Provided passage START

Spring play will be available to watch on YouTube

The cast of New Ulm High School’s “Clue” performs in full costume and makeup this past Monday at NUHS. This past week, the coronavirus struck down NUHS’s “Clue” ... in the auditorium ... with a cancellation. Yet the students’ time and efforts won’t go unnoticed as there will be a recorded run-through of the play available on YouTube this weekend.

NEW ULM — A clever, funny whodunnit play called “Clue” will not be taking place at New Ulm High School (NUHS) on March 27 and 28 as originally scheduled after it was unfortunately canceled this past week due to the COVID-19 pandemic.

As the coronavirus continues to spread across the United States, everyone is being affected in some way. Now, 13 actors and eight crew members from NUHS have had to deal with their final play of the school year being officially canceled.

Sarah Thursby, the play’s director, said that when the news was announced to her this past Monday morning that Monday night would be the only guaranteed time together the cast and crew would have left, she was devastated. She said she called a meeting at school on Monday during the students’ lunch hour.

“I called a short-notice meeting at their lunch hour and I explained to them that Monday was their only guarantee for what we had,” Thursby said. “I tried to be as optimistic as possible and say, ‘Maybe we’ll get to do it again when all of this passes’ or, ‘Maybe we’ll get to do it later in the week,’ but as the day went on, that was becoming increasingly clear that that was not going to happen. And everybody was heartbroken, I mean the amount of tears that were shed as a family group was touching and also really sad.”

Ellie Wilker, a senior playing the role of Mrs. White, said the cancelation was especially heartbreaking for her as she’s been in every production that Thursby has directed.

Members of NUHS’s “Clue” cast rehearse a party scene this past Monday at NUHS.

“It was a heartbreaking experience being that I have been in every production that Sarah as done and every production that I could have been in since my seventh-grade year, so it was really heartbreaking,” Wilker said. “When I first got the news, I didn’t really know what to think, like, ‘No, this isn’t happening.’ But it doesn’t feel real. We performed it [Monday] for no one, and I still got the show vibes, but it wasn’t the same. The mixture of sadness and anger within me, it’s a terrible feeling. And it’s so unfair we didn’t get our time to better the show to the extent that it could have been, we didn’t get the time to have an audience, because it was one of the best shows I’ve been in since my seventh-grade year. It’s bizarre.”

Provided passage END
Records provided START

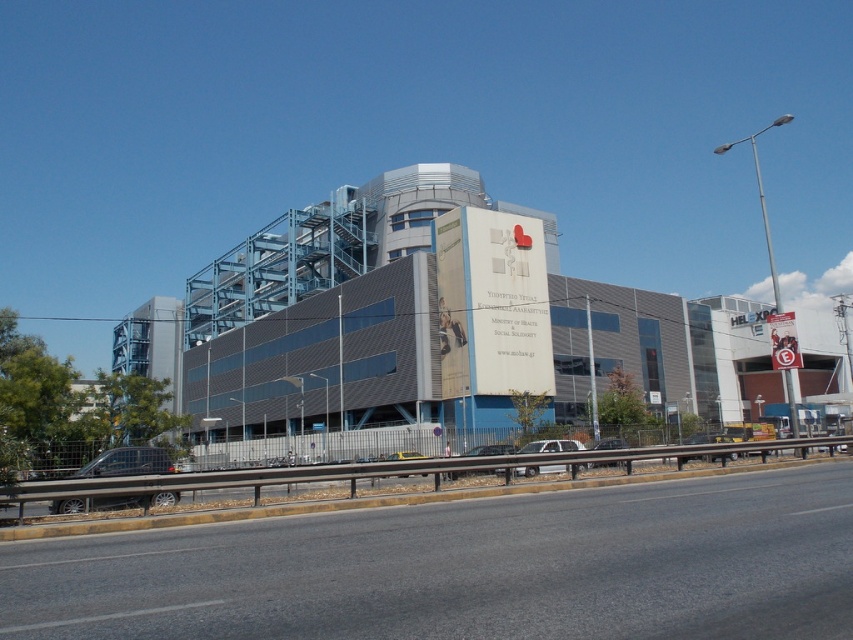
Question: Is white matte sedan at center to the left of yellow metallic taxi at center from the viewer's perspective?

Choices:
 (A) yes
 (B) no

Answer: (B)

Question: Which object is the farthest from the silver metallic sedan at center?

Choices:
 (A) metallic silver car at center
 (B) asphalt road at lower center
 (C) white matte sedan at center
 (D) metallic silver car at lower left

Answer: (D)

Question: Which is nearer to the metallic silver car at lower left?

Choices:
 (A) yellow metallic taxi at center
 (B) silver metallic sedan at center

Answer: (B)

Question: Is metallic silver car at center thinner than yellow metallic taxi at center?

Choices:
 (A) no
 (B) yes

Answer: (A)

Question: Can you confirm if metallic silver car at lower left is smaller than white matte sedan at center?

Choices:
 (A) yes
 (B) no

Answer: (A)

Question: Which object appears farthest from the camera in this image?

Choices:
 (A) white matte sedan at center
 (B) yellow metallic taxi at center
 (C) silver metallic sedan at center

Answer: (C)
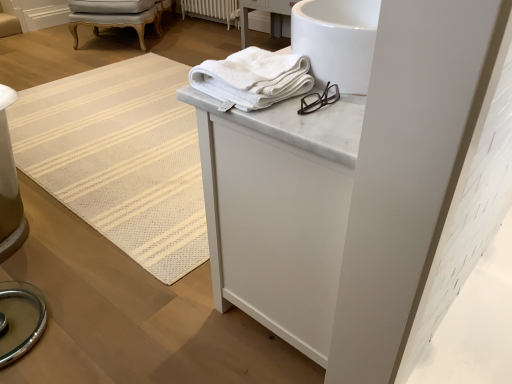
The width and height of the screenshot is (512, 384). I want to click on vacant area on top of white cotton towel at upper center (from a real-world perspective), so click(x=259, y=59).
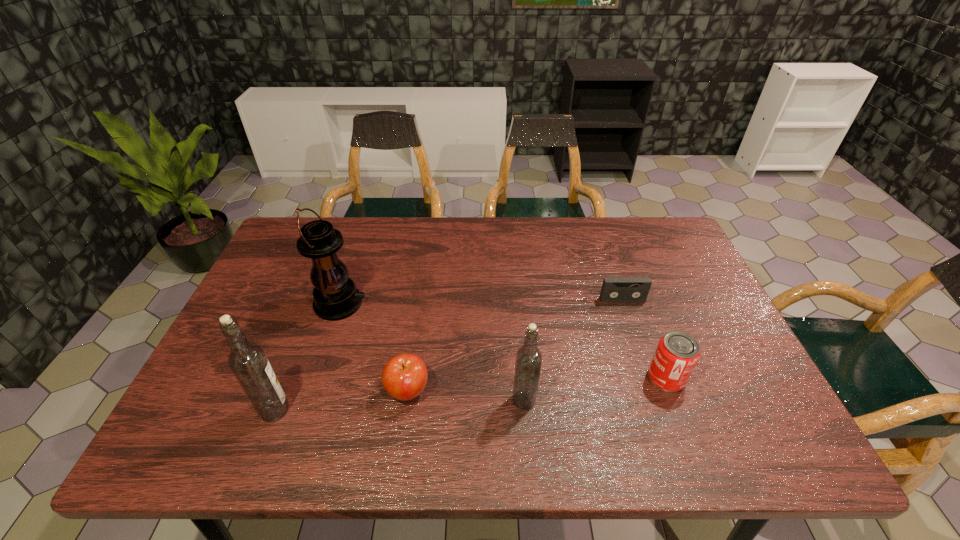
Where is `vacant space at the left edge of the desktop`? vacant space at the left edge of the desktop is located at coordinates (288, 268).

The height and width of the screenshot is (540, 960). I want to click on vacant space at the right edge, so click(749, 375).

In order to click on vacant space at the near left corner of the desktop in this screenshot , I will do `click(233, 409)`.

At what (x,y) coordinates should I click in order to perform the action: click on free space at the far right corner. Please return your answer as a coordinate pair (x, y). Looking at the image, I should click on (664, 257).

Image resolution: width=960 pixels, height=540 pixels. Identify the location of vacant area between the third shortest object and the left vodka. (470, 394).

The image size is (960, 540). Identify the location of free space between the taller vodka and the fourth shortest object. (399, 405).

At what (x,y) coordinates should I click in order to perform the action: click on vacant point located between the videotape and the right vodka. Please return your answer as a coordinate pair (x, y). Looking at the image, I should click on (573, 350).

At what (x,y) coordinates should I click in order to perform the action: click on vacant area that lies between the third object from right to left and the videotape. Please return your answer as a coordinate pair (x, y). Image resolution: width=960 pixels, height=540 pixels. Looking at the image, I should click on (573, 350).

At what (x,y) coordinates should I click in order to perform the action: click on free area in between the lantern and the can. Please return your answer as a coordinate pair (x, y). Looking at the image, I should click on pos(503,341).

In order to click on vacant point located between the left vodka and the fourth object from left to right in this screenshot , I will do `click(399, 405)`.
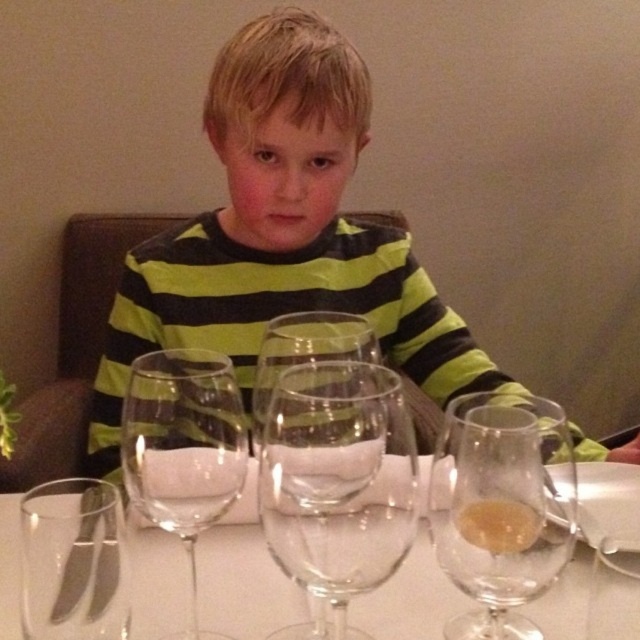
Question: Which point is farther to the camera?

Choices:
 (A) (144, 422)
 (B) (481, 524)
 (C) (426, 627)
 (D) (440, 340)

Answer: (D)

Question: Which point appears closest to the camera in this image?

Choices:
 (A) (326, 32)
 (B) (372, 381)
 (C) (176, 538)
 (D) (490, 396)

Answer: (B)

Question: Where is transparent glass wine glass at center located in relation to transparent glass wine glass at lower left in the image?

Choices:
 (A) below
 (B) above

Answer: (A)

Question: Which point is closer to the camera?

Choices:
 (A) (305, 531)
 (B) (125, 369)
 (C) (138, 371)

Answer: (A)

Question: Does transparent glass wine glass at center lie in front of translucent glass wine glass at center?

Choices:
 (A) no
 (B) yes

Answer: (B)

Question: Can you confirm if translucent glass wine glass at center is positioned to the right of transparent glass wine glass at lower left?

Choices:
 (A) no
 (B) yes

Answer: (B)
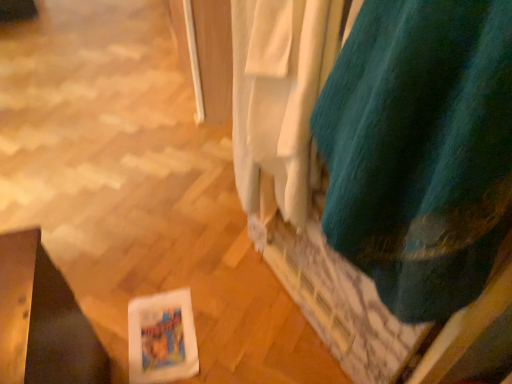
What do you see at coordinates (281, 94) in the screenshot?
I see `teal fabric curtain at upper right, which is the 2th curtain in right-to-left order` at bounding box center [281, 94].

This screenshot has height=384, width=512. In order to click on teal fabric curtain at upper right, which is the 2th curtain in right-to-left order in this screenshot , I will do click(x=281, y=94).

At what (x,y) coordinates should I click in order to perform the action: click on teal felt curtain at right, arranged as the first curtain when viewed from the right. Please return your answer as a coordinate pair (x, y). This screenshot has height=384, width=512. Looking at the image, I should click on (420, 149).

The height and width of the screenshot is (384, 512). What do you see at coordinates (420, 149) in the screenshot? I see `teal felt curtain at right, the second curtain positioned from the left` at bounding box center [420, 149].

Measure the distance between teal felt curtain at right, the second curtain positioned from the left, and camera.

teal felt curtain at right, the second curtain positioned from the left, and camera are 14.84 inches apart.

Where is `teal fabric curtain at upper right, which is the 2th curtain in right-to-left order`? Image resolution: width=512 pixels, height=384 pixels. teal fabric curtain at upper right, which is the 2th curtain in right-to-left order is located at coordinates (281, 94).

Between teal fabric curtain at upper right, which is the 1th curtain in left-to-right order, and teal felt curtain at right, arranged as the first curtain when viewed from the right, which one appears on the right side from the viewer's perspective?

Positioned to the right is teal felt curtain at right, arranged as the first curtain when viewed from the right.

Between teal fabric curtain at upper right, which is the 1th curtain in left-to-right order, and teal felt curtain at right, the second curtain positioned from the left, which one is positioned in front?

teal felt curtain at right, the second curtain positioned from the left, is in front.

Between point (284, 197) and point (390, 38), which one is positioned in front?

The point (390, 38) is closer to the camera.

From the image's perspective, which one is positioned higher, teal fabric curtain at upper right, which is the 2th curtain in right-to-left order, or teal felt curtain at right, the second curtain positioned from the left?

teal fabric curtain at upper right, which is the 2th curtain in right-to-left order, from the image's perspective.

From a real-world perspective, which object rests below the other?

From a 3D spatial view, teal fabric curtain at upper right, which is the 1th curtain in left-to-right order, is below.

Between teal fabric curtain at upper right, which is the 1th curtain in left-to-right order, and teal felt curtain at right, arranged as the first curtain when viewed from the right, which one has larger width?

Wider between the two is teal felt curtain at right, arranged as the first curtain when viewed from the right.

Does teal fabric curtain at upper right, which is the 2th curtain in right-to-left order, have a greater height compared to teal felt curtain at right, the second curtain positioned from the left?

Yes, teal fabric curtain at upper right, which is the 2th curtain in right-to-left order, is taller than teal felt curtain at right, the second curtain positioned from the left.

Who is bigger, teal fabric curtain at upper right, which is the 1th curtain in left-to-right order, or teal felt curtain at right, arranged as the first curtain when viewed from the right?

teal felt curtain at right, arranged as the first curtain when viewed from the right, is bigger.

Is teal fabric curtain at upper right, which is the 2th curtain in right-to-left order, outside of teal felt curtain at right, arranged as the first curtain when viewed from the right?

Yes, teal fabric curtain at upper right, which is the 2th curtain in right-to-left order, is outside of teal felt curtain at right, arranged as the first curtain when viewed from the right.

Is teal fabric curtain at upper right, which is the 1th curtain in left-to-right order, not close to teal felt curtain at right, the second curtain positioned from the left?

No, teal fabric curtain at upper right, which is the 1th curtain in left-to-right order, is not far from teal felt curtain at right, the second curtain positioned from the left.

Could you tell me if teal fabric curtain at upper right, which is the 2th curtain in right-to-left order, is facing teal felt curtain at right, arranged as the first curtain when viewed from the right?

No, teal fabric curtain at upper right, which is the 2th curtain in right-to-left order, is not facing towards teal felt curtain at right, arranged as the first curtain when viewed from the right.

The width and height of the screenshot is (512, 384). Identify the location of curtain below the teal fabric curtain at upper right, which is the 1th curtain in left-to-right order (from the image's perspective). (420, 149).

Is teal felt curtain at right, arranged as the first curtain when viewed from the right, to the left of teal fabric curtain at upper right, which is the 1th curtain in left-to-right order, from the viewer's perspective?

In fact, teal felt curtain at right, arranged as the first curtain when viewed from the right, is to the right of teal fabric curtain at upper right, which is the 1th curtain in left-to-right order.

Is teal felt curtain at right, the second curtain positioned from the left, closer to the viewer compared to teal fabric curtain at upper right, which is the 1th curtain in left-to-right order?

Yes, it is.

Is point (417, 110) behind point (294, 135)?

That is False.

From the image's perspective, which object appears higher, teal felt curtain at right, arranged as the first curtain when viewed from the right, or teal fabric curtain at upper right, which is the 1th curtain in left-to-right order?

teal fabric curtain at upper right, which is the 1th curtain in left-to-right order.

From a real-world perspective, which object stands above the other?

From a 3D spatial view, teal felt curtain at right, the second curtain positioned from the left, is above.

Between teal felt curtain at right, arranged as the first curtain when viewed from the right, and teal fabric curtain at upper right, which is the 2th curtain in right-to-left order, which one has larger width?

With larger width is teal felt curtain at right, arranged as the first curtain when viewed from the right.

Which of these two, teal felt curtain at right, arranged as the first curtain when viewed from the right, or teal fabric curtain at upper right, which is the 2th curtain in right-to-left order, stands shorter?

teal felt curtain at right, arranged as the first curtain when viewed from the right, is shorter.

Which of these two, teal felt curtain at right, the second curtain positioned from the left, or teal fabric curtain at upper right, which is the 2th curtain in right-to-left order, is bigger?

teal felt curtain at right, the second curtain positioned from the left.

Is teal fabric curtain at upper right, which is the 1th curtain in left-to-right order, a part of teal felt curtain at right, the second curtain positioned from the left?

No, teal fabric curtain at upper right, which is the 1th curtain in left-to-right order, is not a part of teal felt curtain at right, the second curtain positioned from the left.

Are teal felt curtain at right, arranged as the first curtain when viewed from the right, and teal fabric curtain at upper right, which is the 1th curtain in left-to-right order, making contact?

No, teal felt curtain at right, arranged as the first curtain when viewed from the right, is not making contact with teal fabric curtain at upper right, which is the 1th curtain in left-to-right order.

Is teal felt curtain at right, arranged as the first curtain when viewed from the right, oriented towards teal fabric curtain at upper right, which is the 1th curtain in left-to-right order?

No, teal felt curtain at right, arranged as the first curtain when viewed from the right, is not oriented towards teal fabric curtain at upper right, which is the 1th curtain in left-to-right order.

Based on the photo, could you measure the distance between teal felt curtain at right, the second curtain positioned from the left, and teal fabric curtain at upper right, which is the 1th curtain in left-to-right order?

teal felt curtain at right, the second curtain positioned from the left, is 7.87 inches away from teal fabric curtain at upper right, which is the 1th curtain in left-to-right order.

This screenshot has height=384, width=512. What are the coordinates of `curtain above the teal felt curtain at right, the second curtain positioned from the left (from the image's perspective)` in the screenshot? It's located at (281, 94).

The height and width of the screenshot is (384, 512). In the image, there is a teal felt curtain at right, the second curtain positioned from the left. What are the coordinates of `curtain above it (from the image's perspective)` in the screenshot? It's located at (281, 94).

Locate an element on the screen. curtain below the teal felt curtain at right, arranged as the first curtain when viewed from the right (from a real-world perspective) is located at coordinates (281, 94).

Records provided END

* Problems and tasks
1. Answer these from the "Clue" article:
(a) On what dates was the play originally scheduled?
(b) How many actors and crew members were affected by the cancellation?
(c) Which role does Ellie Wilker play?
2. From the "Clue" article, extract the stretch from "As the coronavirus" through "students’ lunch hour.".
3. List every proper place name (town, school or country) that appears in the "Clue" article.
The rows have nothing to do with the "Clue" article.

* Answers for each item
1.
(a) March 27 and 28
(b) 13 actors and eight crew members
(c) Mrs. White

2.
As the coronavirus continues to spread across the United States, everyone is being affected in some way. Now, 13 actors and eight crew members from NUHS have had to deal with their final play of the school year being officially canceled.

Sarah Thursby, the play’s director, said that when the news was announced to her this past Monday morning that Monday night would be the only guaranteed time together the cast and crew would have left, she was devastated. She said she called a meeting at school on Monday during the students’ lunch hour.

3.
New Ulm
New Ulm High School (NUHS)
United States